From Bucpower.com
http://www.bucpower.com/alexander2603.html

After a near five-year battle and crusade against cancer, former Buccaneer and 10-year NFL veteran Elijah Alexander III passed away Wednesday night. He was 39. Alexander was rushed to the Dallas hospital on Sunday morning after falling into a coma.
Alexander fought to the end just like he did during his football career that began at Dunbar, continued at Kansas State before NFL stops with the Oakland Raiders, Indianapolis Colts, Denver Broncos and Tampa Bay Buccaneers.
It was no different in October of 2005 when he was stricken with multiple myeloma, a rare and incurable cancer of the bone marrow. Alexander, a former 235-pound linebacker, had to undergo chemotherapy and a bone marrow transfusion. At his lowest point, Alexander was a frail 178-pounder who couldn’t shower himself or sit up to eat.
But thanks to chemotherapy and then a stem cell transplant, Alexander battled back to have an active life. He resumed coaching youth football and took up the fight against cancer, especially in children.
"Life is going to knock you down," Alexander said at the time. "Who is going to get up and who is going to stay down? It’s like me being ill. I don’t have time for pity. I have to do what I need to do to get better to take care of my family."
What Alexander began as the Tackle Myeloma Foundation (TMF58) has since become the Tackle Cancer Foundation (TCF), which provides information, support and financial aid to families and caregivers fighting myeloma and childhood cancers.
Alexander used his famous NFL friends and sports celebrities to help with the cause with a charity golf tournament and poker tournament in each of the past four years.
But he was at the forefront of the fight, speaking all over the country and going to numerous conferences as the face of multiple myeloma. He went to Chicago in 2008 to meet with international cancer experts and shared his story with fellow patients during the premier global cancer meeting, sponsored by the American Society of Clinical Oncology.

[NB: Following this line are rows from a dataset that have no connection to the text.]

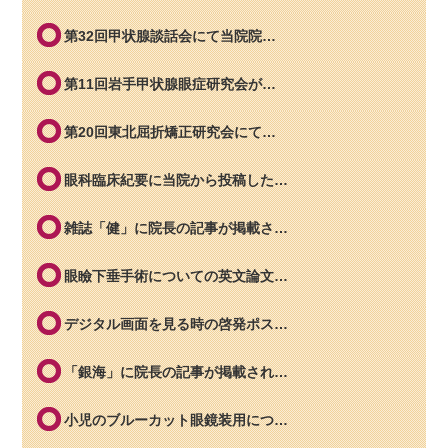
第32回甲状腺談話会にて当院院…
第11回岩手甲状腺眼症研究会が…
第20回東北屈折矯正研究会にて…
眼科臨床紀要に当院から投稿した…
雑誌「健」に院長の記事が掲載さ…
眼瞼下垂手術についての英文論文…
デジタル画面を見る時の啓発ポス…
「銀海」に院長の記事が掲載され…
小児のブルーカット眼鏡装用につ…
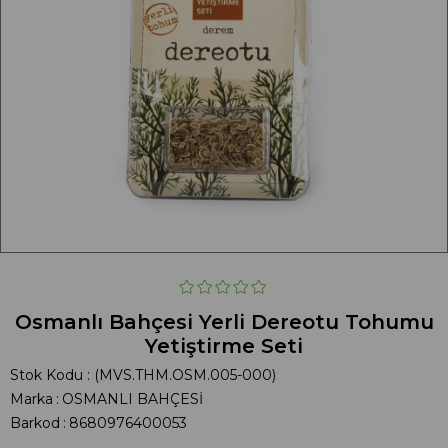
Osmanlı Bahçesi Yerli Dereotu Tohumu
Yetiştirme Seti
Stok Kodu
(MVS.THM.OSM.005-000)
Marka
:
OSMANLI BAHÇESİ
Barkod
:
8680976400053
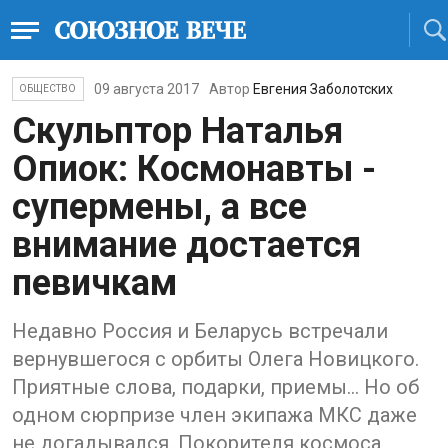
09 августа 2017
Автор
Евгения Заболотских
ОБЩЕСТВО
Скульптор Наталья
Опиок: Космонавты -
супермены, а все
внимание достается
певичкам
Недавно Россия и Беларусь встречали
вернувшегося с орбиты Олега Новицкого.
Приятные слова, подарки, приемы... Но об
одном сюрпризе член экипажа МКС даже
не догадывался. Покорителя космоса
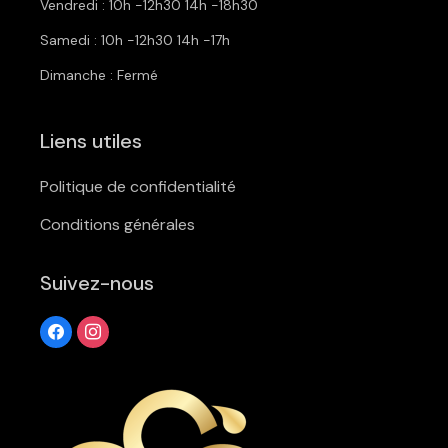
Vendredi : 10h -12h30 14h -18h30
Samedi : 10h -12h30 14h -17h
Dimanche : Fermé
Liens utiles
Politique de confidentialité
Conditions générales
Suivez-nous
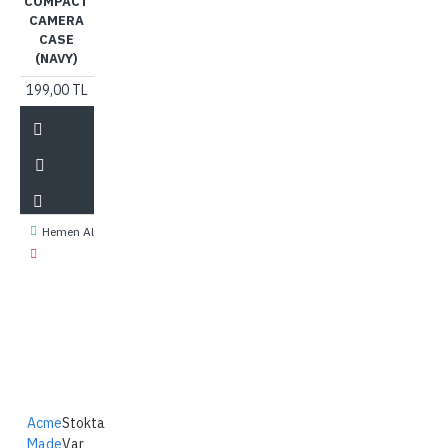
COMPACT
CAMERA
CASE
(NAVY)
199,00 TL
Hemen Al
Acme
Stokta
Made
Var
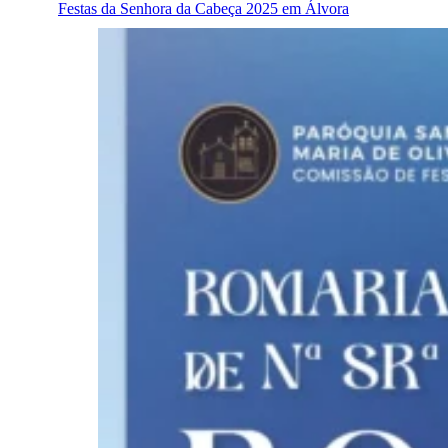
Festas da Senhora da Cabeça 2025 em Álvora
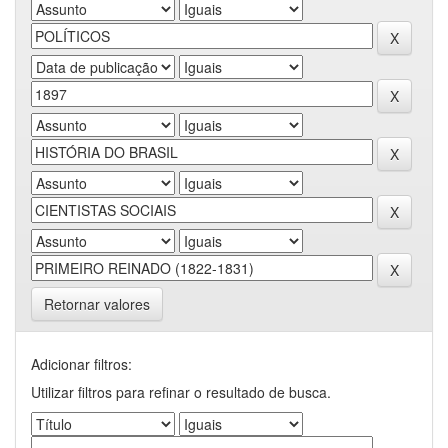
Retornar valores
Adicionar filtros:
Utilizar filtros para refinar o resultado de busca.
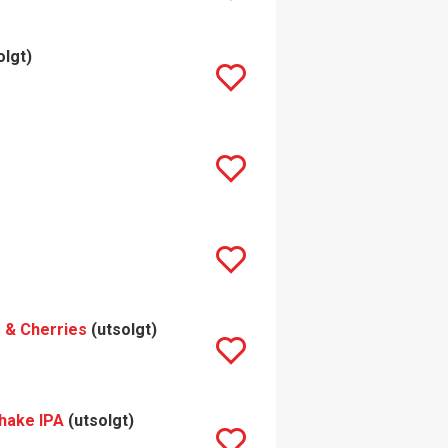
olgt)
 & Cherries
(utsolgt)
hake IPA
(utsolgt)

Back then, his wife Kimberly called it a blessing: "I think it’s more a matter of us realizing how blessed we are and turning it around and trying to be a blessing. It was literally while Elijah was laying in his hospital bed that he said he wanted to raise money for research and children affected by cancer."
Now the fight is over for Alexander. Left to mourn his loss are his wife Kimberly, two sons, Elijah IV, 14, and Evan, 12, mother Camala Ridley of Fort Worth, sister Carn Michelle Alexander of Arlington and brother Shannon Ridley of Dallas.